Die Daten werden per Bluetooth an eine selbst entwickelte Smartphone-App übermittelt, die Verlaufsgrafiken anzeigt und PDF-Berichte für das Arztgespräch generiert. Aus Datenschutzgründen verbleiben alle Daten lokal und symmetrisch verschlüsselt auf dem Endgerät. In einer bereits durchgeführten Befragung von 20 Pflegeheimbewohnerinnen gaben 75 Prozent an, dass ihnen dieser lokale Datenschutz besonders wichtig sei.

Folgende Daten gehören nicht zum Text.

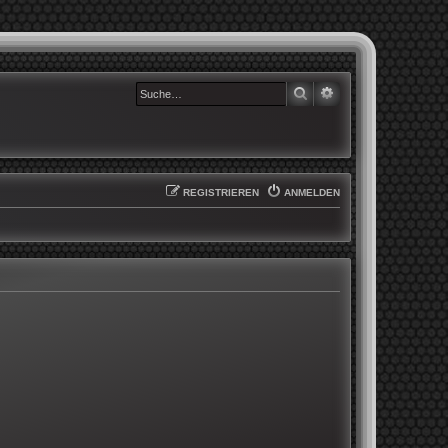
SUCHE
ERWEITERTE SUCHE
REGISTRIEREN
ANMELDEN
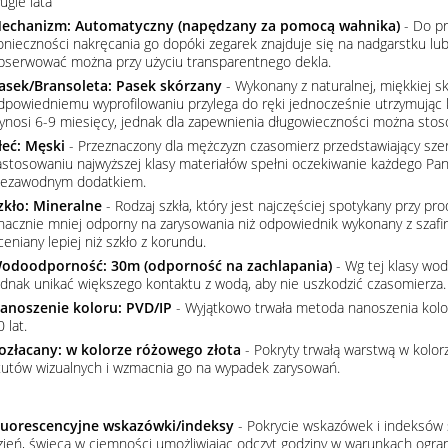
ugie lata
echanizm: Automatyczny (napędzany za pomocą wahnika)
- Do pr
onieczności nakręcania go dopóki zegarek znajduje się na nadgarstku lu
bserwować można przy użyciu transparentnego dekla.
asek/Bransoleta: Pasek skórzany
- Wykonany z naturalnej, miękkiej sk
dpowiedniemu wyprofilowaniu przylega do ręki jednocześnie utrzymując 
ynosi 6-9 miesięcy, jednak dla zapewnienia długowieczności można stos
łeć: Męski
- Przeznaczony dla mężczyzn czasomierz przedstawiający szere
astosowaniu najwyższej klasy materiałów spełni oczekiwanie każdego Pana
iezawodnym dodatkiem.
zkło: Mineralne
- Rodzaj szkła, który jest najczęściej spotykany przy p
nacznie mniej odporny na zarysowania niż odpowiednik wykonany z szafiru
ceniany lepiej niż szkło z korundu.
odoodporność: 30m (odporność na zachlapania)
- Wg tej klasy wod
ednak unikać większego kontaktu z wodą, aby nie uszkodzić czasomierza.
anoszenie koloru: PVD/IP
- Wyjątkowo trwała metoda nanoszenia koloru
 lat.
ozłacany: w kolorze różowego złota
- Pokryty trwałą warstwą w kolo
tutów wizualnych i wzmacnia go na wypadek zarysowań.
luorescencyjne wskazówki/indeksy
- Pokrycie wskazówek i indeksów s
zień, świecą w ciemności umożliwiając odczyt godziny w warunkach ogran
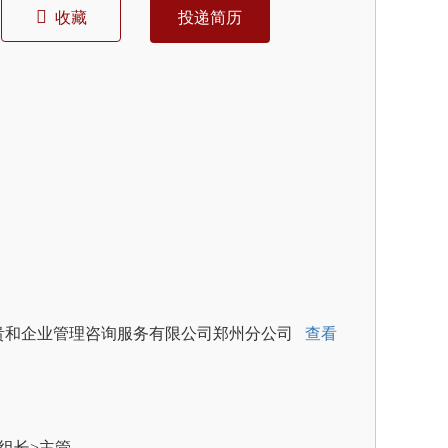
收藏
投递简历
贵和企业管理咨询服务有限公司郑州分公司
查看
组长>主管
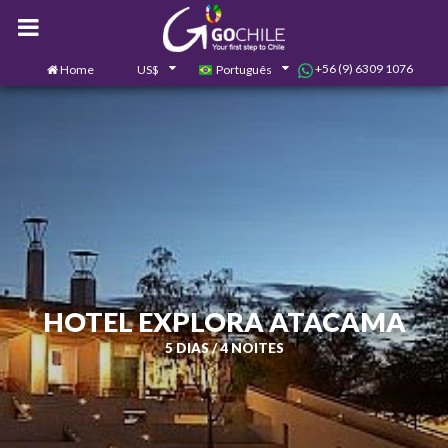
+56 (9) 6309 1076
Home
US$
Português
0
Contate-nos
HOTEL EXPLORA ATACAMA
5 DIAS / 4 NOITES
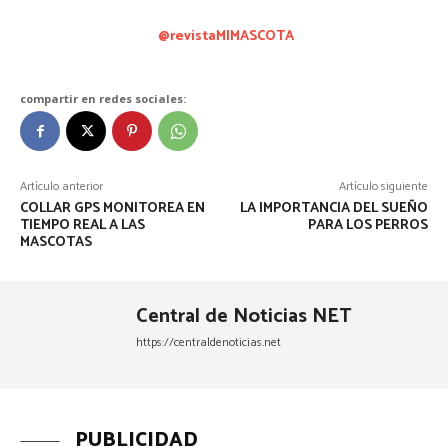
@revistaMIMASCOTA
compartir en redes sociales:
Artículo anterior
Artículo siguiente
COLLAR GPS MONITOREA EN
LA IMPORTANCIA DEL SUEÑO
TIEMPO REAL A LAS
PARA LOS PERROS
MASCOTAS
Central de Noticias NET
https://centraldenoticias.net
PUBLICIDAD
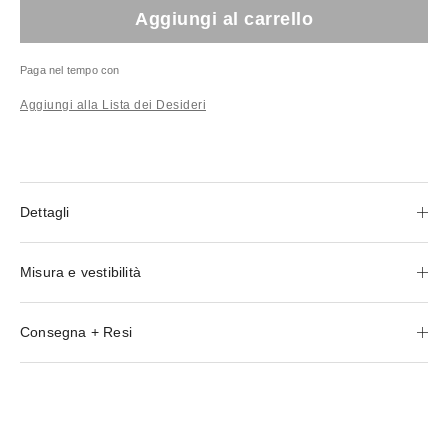
Aggiungi al carrello
Paga nel tempo con
Aggiungi alla Lista dei Desideri
Dettagli
Misura e vestibilità
Consegna + Resi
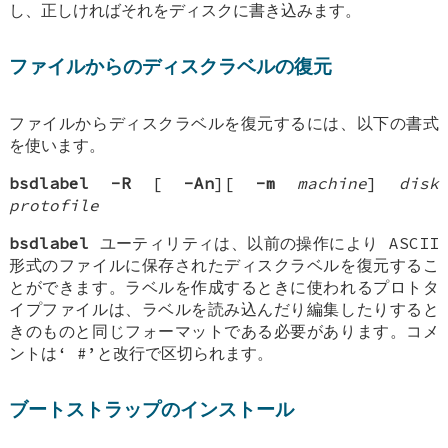
し、正しければそれをディスクに書き込みます。
ファイルからのディスクラベルの復元
ファイルからディスクラベルを復元するには、以下の書式
を使います。
bsdlabel
-R
[
-An
][
-m
machine
]
disk
protofile
bsdlabel
ユーティリティは、以前の操作により ASCII
形式のファイルに保存されたディスクラベルを復元するこ
とができます。ラベルを作成するときに使われるプロトタ
イプファイルは、ラベルを読み込んだり編集したりすると
きのものと同じフォーマットである必要があります。コメ
ントは‘
#
’と改行で区切られます。
ブートストラップのインストール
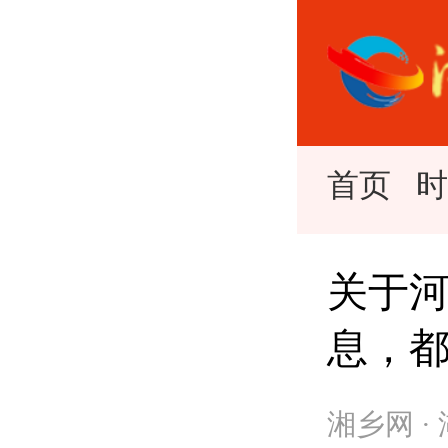
首页
关于
息，都是
湘乡网 ·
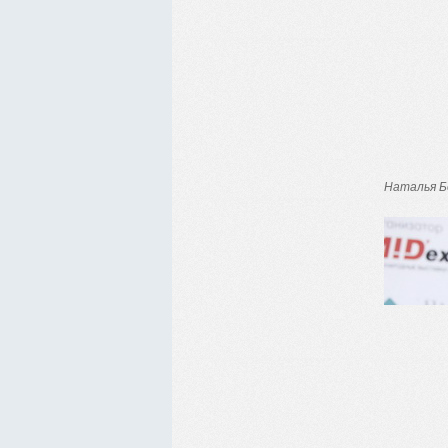
Наталья Бе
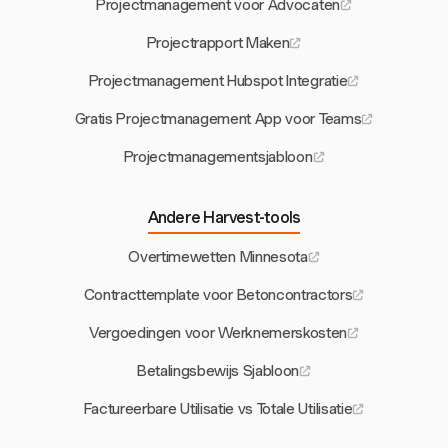
Projectmanagement voor Advocaten
Projectrapport Maken
Projectmanagement Hubspot Integratie
Gratis Projectmanagement App voor Teams
Projectmanagementsjabloon
Andere Harvest-tools
Overtimewetten Minnesota
Contracttemplate voor Betoncontractors
Vergoedingen voor Werknemerskosten
Betalingsbewijs Sjabloon
Factureerbare Utilisatie vs Totale Utilisatie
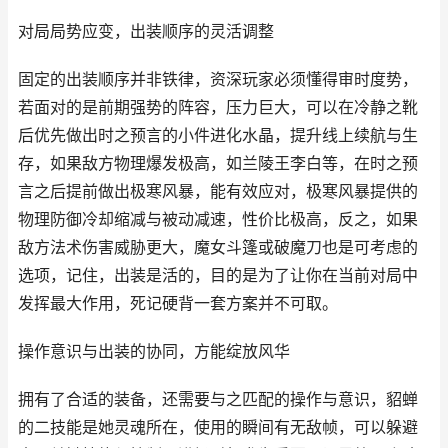
对局局势应变，出装顺序的灵活调整
固定的出装顺序并非铁律，资深玩家必须懂得审时度势，
若面对的是前期强势的阵容，压力巨大，可以在冷静之靴
后优先做出时之预言的小件进化水晶，提升线上续航与生
存，如果敌方物理爆发极高，如兰陵王李白等，在时之预
言之后提前做出极寒风暴，能有效应对，极寒风暴提供的
物理防御冷却缩减与被动减速，性价比极高，反之，如果
敌方法术伤害威胁更大，魔女斗篷或破魔刀也是可考虑的
选项，记住，出装是活的，目的是为了让你在当前对局中
发挥最大作用，死记硬背一套方案并不可取。
操作意识与出装的协同，方能绽放风华
拥有了合适的装备，还需要与之匹配的操作与意识，貂蝉
的二技能是她灵魂所在，使用的瞬间有无敌帧，可以躲避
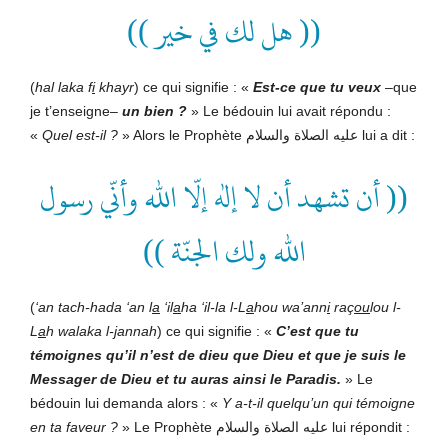
(( هل لك في خير ))
(
hal laka f
i
khayr
) ce qui signifie : «
Est-ce que tu veux
–que
je t’enseigne–
un bien ?
» Le bédouin lui avait répondu :
«
Quel est-il ?
» Alors le Prophète عليه الصلاة والسلام lui a dit :
(( أن تشهد أن لا إله إلّا الله وأنّي رسول
الله ولك الجنّة ))
(
‘an tach-hada ‘an l
a
‘il
a
ha ‘il-la l-L
a
hou wa’ann
i
raç
ou
lou l-
L
a
h walaka l-
j
annah
) ce qui signifie : «
C’est que tu
témoignes qu’il n’est de dieu que Dieu et que je suis le
Messager de Dieu et tu auras ainsi le Paradis.
» Le
bédouin lui demanda alors : «
Y a-t-il quelqu’un qui témoigne
en ta faveur ?
» Le Prophète عليه الصلاة والسلام lui répondit :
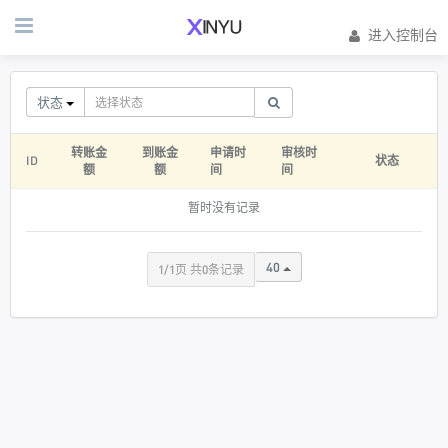
进入控制台
状态
转账金
到账金
申请时
审核时
ID
状态
额
额
间
间
暂时没有记录
40
1/1页 共0条记录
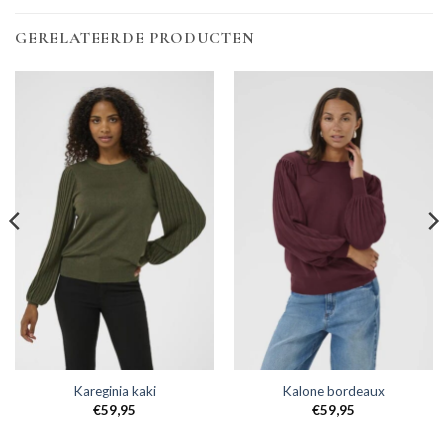
GERELATEERDE PRODUCTEN
Kareginia kaki
Kalone bordeaux
€
59,95
€
59,95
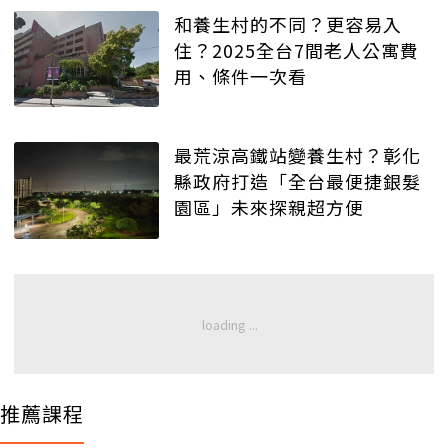
和養生村的不同？更容易入
住？2025全台7間老人公寓費
用、條件一次看
最荒涼高鐵站變養生村？彰化
縣政府打造「全台最便捷銀髮
園區」未來探親超方便
推薦課程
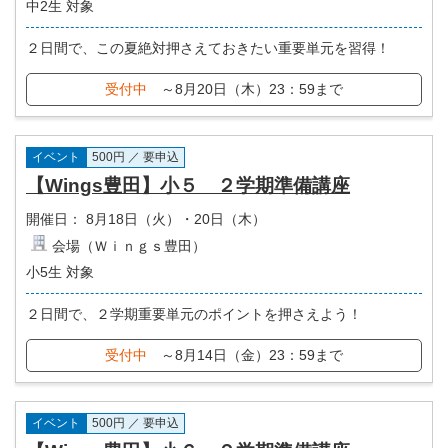
中2生 対象
２日間で、この夏絶対押さえておきたい重要単元を習得！
受付中
～8月20日（木）23：59まで
イベント
500円 ／ 要申込
【Wings豊田】小５ ２学期準備講座
開催日：
8月18日（火）・20日（木）
会場（Ｗｉｎｇｓ豊田）
小5生 対象
２日間で、２学期重要単元のポイントを押さえよう！
受付中
～8月14日（金）23：59まで
イベント
500円 ／ 要申込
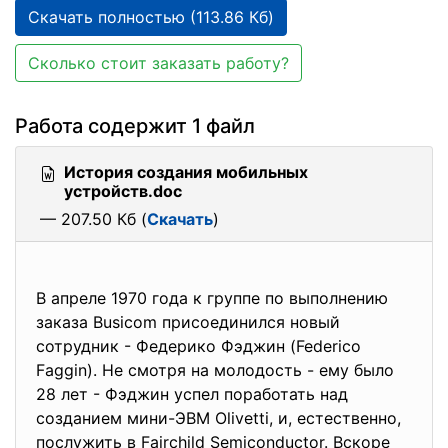
Скачать полностью (113.86 Кб)
Сколько стоит заказать работу?
Работа содержит 1 файл
История создания мобильных
устройств.doc
— 207.50 Кб (
Скачать
)
В апреле 1970 года к группе по выполнению
заказа Busicom присоединился новый
сотрудник - Федерико Фэджин (Federico
Faggin). Не смотря на молодость - ему было
28 лет - Фэджин успел поработать над
созданием мини-ЭВМ Olivetti, и, естественно,
послужить в Fairchild Semiconductor. Вскоре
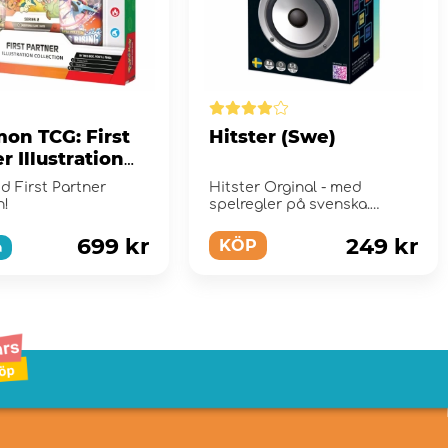
on TCG: First
Hitster (Swe)
r Illustration
tion - Series 2
d First Partner
Hitster Orginal - med
n!
spelregler på svenska.
699 kr
249 kr
KÖP
a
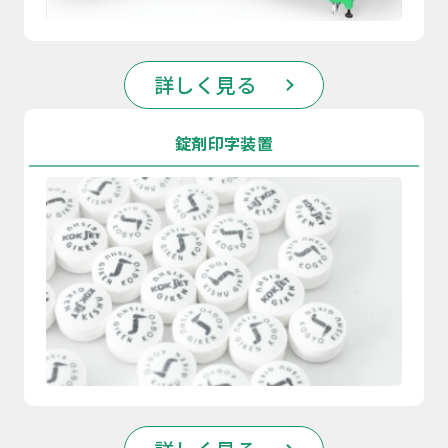
詳しく見る
錠剤印字装置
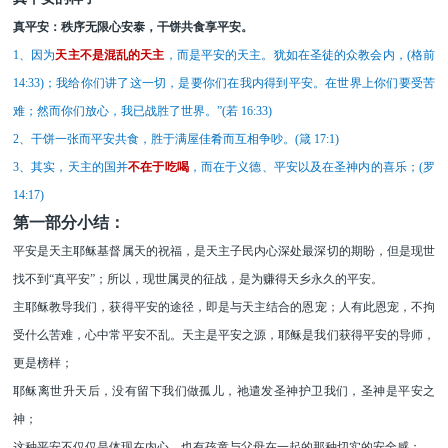
真平安：秩序无限心安泰，干饼共食享平安。
1、
因为
天主不是混乱的天主
，而是平安的天主。犹如在圣徒的众教会内，
(
格前
14:33)
；
我给你们讲了这一切，是要你们在我内得到平安。在世界上你们要受苦
难；然而你们放心，我已战胜了世界。
”(若 16:33)
2、
干饼一张而平安共食，胜于满屋佳肴而互相争吵。
(
箴
17:1)
3、
其实，天主的国并
不在于吃喝
，而在于义德、平安以及在圣神内的喜乐；
(
罗
14:17
)
第一部分小结：
平安是天主耶稣基督属天的祝福，是天主子民内心深处最深切的期盼，但是现世
找不到
“真平安”；所以，现世属灵的征战，是为赚得天乡永久的平安。
主
耶稣
教导我们，获得
平安
的途径
，即是与天主结合的恩
宠；人有此恩宠，不拘
受什么苦难，心中常平安不乱。天主是平安之源，耶稣是我们获得平安的导师，
更是榜样；
耶稣离世升天后，没有留下我们做孤儿，祂遣发圣神护卫我们，
圣神是平安之
神
；
这种平安不仅仅是体现在内心，也
有
孩童与父母在一起的那种
切实的
安全感
；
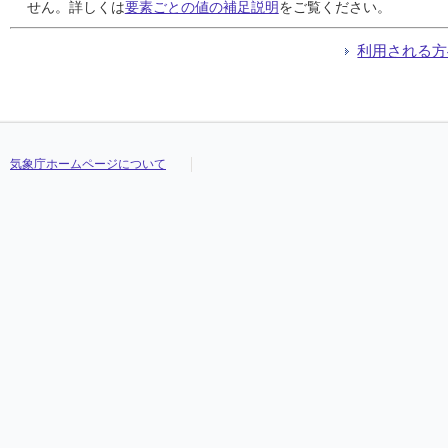
24
24
24
24
0
0
0
0
0
0
0
0
///
///
///
///
0.9
0.9
0.9
0.9
2.9
2.9
2.9
2.9
-1.3
-1.3
-1.3
-1.3
///
///
///
///
せん。詳しくは
要素ごとの値の補足説明
をご覧ください。
25
25
25
25
0
0
0
0
0
0
0
0
///
///
///
///
-2.9
-2.9
-2.9
-2.9
-0.7
-0.7
-0.7
-0.7
-4.8
-4.8
-4.8
-4.8
///
///
///
///
26
26
26
26
2
2
2
2
1
1
1
1
///
///
///
///
-2.2
-2.2
-2.2
-2.2
0.1
0.1
0.1
0.1
-4.0
-4.0
-4.0
-4.0
///
///
///
///
利用される方
27
27
27
27
2
2
2
2
1
1
1
1
///
///
///
///
1.4
1.4
1.4
1.4
2.8
2.8
2.8
2.8
-0.2
-0.2
-0.2
-0.2
///
///
///
///
28
28
28
28
1
1
1
1
1
1
1
1
///
///
///
///
0.9
0.9
0.9
0.9
1.7
1.7
1.7
1.7
0.0
0.0
0.0
0.0
///
///
///
///
29
29
29
29
1
1
1
1
1
1
1
1
///
///
///
///
1.9
1.9
1.9
1.9
4.5
4.5
4.5
4.5
-0.4
-0.4
-0.4
-0.4
///
///
///
///
30
30
30
30
2
2
2
2
1
1
1
1
///
///
///
///
1.9
1.9
1.9
1.9
3.8
3.8
3.8
3.8
0.1
0.1
0.1
0.1
///
///
///
///
31
31
31
31
3
3
3
3
1
1
1
1
///
///
///
///
-1.4
-1.4
-1.4
-1.4
0.6
0.6
0.6
0.6
-3.3
-3.3
-3.3
-3.3
///
///
///
///
気象庁ホームページについて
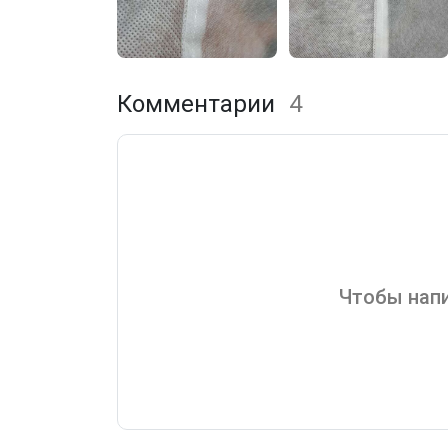
Комментарии
4
Чтобы напи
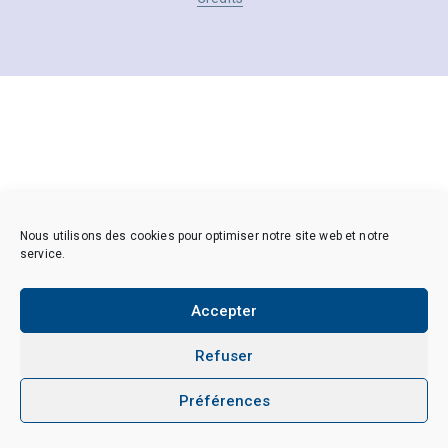
Nous utilisons des cookies pour optimiser notre site web et notre
service.
Accepter
Refuser
Préférences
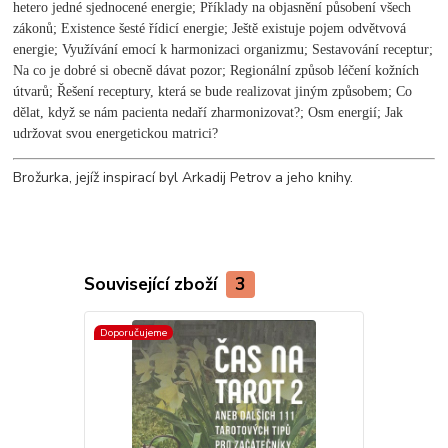
hetero jedné sjednocené energie; Příklady na objasnění působení všech
zákonů; Existence šesté řídicí energie; Ještě existuje pojem odvětvová
energie; Využívání emocí k harmonizaci organizmu; Sestavování receptur;
Na co je dobré si obecně dávat pozor; Regionální způsob léčení kožních
útvarů; Řešení receptury, která se bude realizovat jiným způsobem; Co
dělat, když se nám pacienta nedaří zharmonizovat?; Osm energií; Jak
udržovat svou energetickou matrici?
Brožurka, jejíž inspirací byl Arkadij Petrov a jeho knihy.
Související zboží
3
Doporučujeme
Doporučujeme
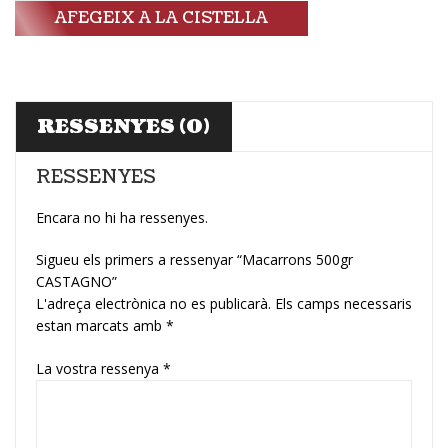
AFEGEIX A LA CISTELLA
RESSENYES (0)
RESSENYES
Encara no hi ha ressenyes.
Sigueu els primers a ressenyar “Macarrons 500gr
CASTAGNO”
L'adreça electrònica no es publicarà.
Els camps necessaris
estan marcats amb
*
La vostra ressenya
*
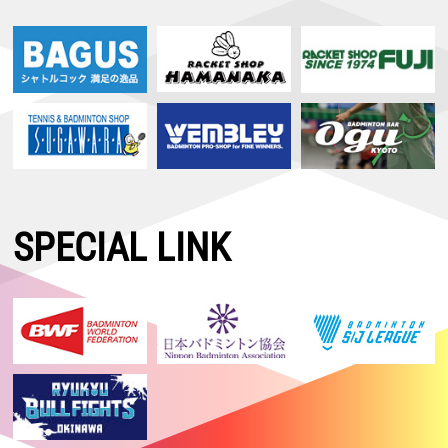
SPECIAL LINK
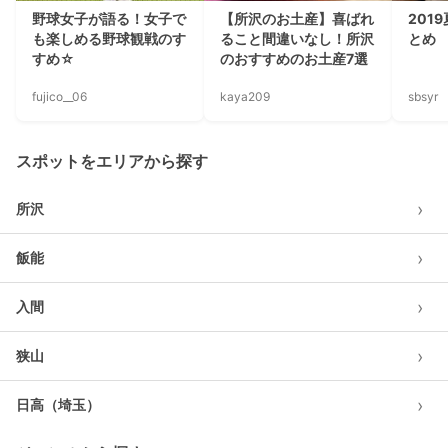
野球女子が語る！女子で
【所沢のお土産】喜ばれ
201
も楽しめる野球観戦のす
ること間違いなし！所沢
とめ
すめ☆
のおすすめのお土産7選
fujico__06
kaya209
sbsyr
スポットをエリアから探す
›
所沢
›
飯能
›
入間
›
狭山
›
日高（埼玉）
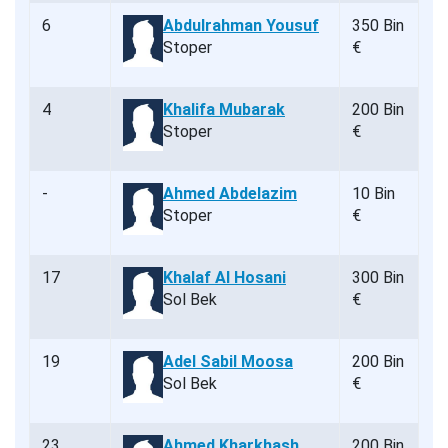
6
Abdulrahman Yousuf
350 Bin
Stoper
€
4
Khalifa Mubarak
200 Bin
Stoper
€
-
Ahmed Abdelazim
10 Bin
Stoper
€
17
Khalaf Al Hosani
300 Bin
Sol Bek
€
19
Adel Sabil Moosa
200 Bin
Sol Bek
€
23
Ahmed Kharkhash
200 Bin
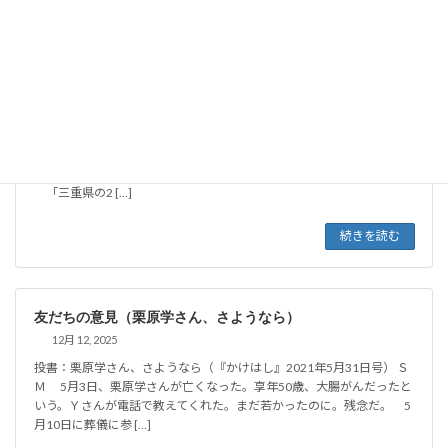
友だちの意見（三重県議の殺害予告）
12月 21, 2025
投書：三重県議の殺害予告（『かけはし』2025年7月21日号・第2871
号）
ＳМ
「三重県の2 […]
続きを読む
友だちの意見（栗原学さん、さようなら）
12月 12, 2025
投書：栗原学さん、さようなら（『かけはし』2021年5月31日号） Ｓ
Ｍ 5月3日、栗原学さんが亡くなった。享年50歳、大腸がんだったと
いう。Ｙさんが電話で教えてくれた。まだ若かったのに。残念だ。 5
月10日に葬儀に参 […]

Vom Freizeitprojekt auf die internationale Bühne

Die Entwicklung des Systems begann als Freizeitprojekt neben dem Unterricht an der HTBLVA Spengergasse, die in der Vergangenheit schon mehrmals beeindruckende Schüler:innen-Projekte hervorgebracht hat. „Wenn ich lange gesessen bin und es am Ende nach dem Testen funktioniert, das war der größte Erfolg für mich“, so Hristov über die intensive Entwicklungsphase.

Der Aufwand hat sich ausgezahlt: Beim diesjährigen Bundeswettbewerb Jugend Innovativ holte TremoCup den 1. Preis in der Kategorie „ICT & Digital“, der mit 2.500 Euro dotiert ist. Das Preisgeld soll direkt in das Projekt zurückfließen: „Das wird wieder reinvestiert in TremoCup. Patente sind nicht billig, falls ich ein Patent bekomme.“

Regulatorische Prüfung und Markteintritt

Als nächste Schritte sind eine klinische Validierung in neurologischen Praxen sowie Förderanträge bei AWS und FFG geplant. Zudem steht die finale regulatorische Einordnung an. Aktuell wird das System vorläufig als Klasse-I-Medizinprodukt eingestuft.

Der angedachte Verkaufspreis soll zwischen 80 und 150 Euro pro Einheit liegen. Im September 2026 wird Hristov ihr Projekt zudem beim 37. European Union Contest for Young Scientists (EUCYS) in Kiel präsentieren.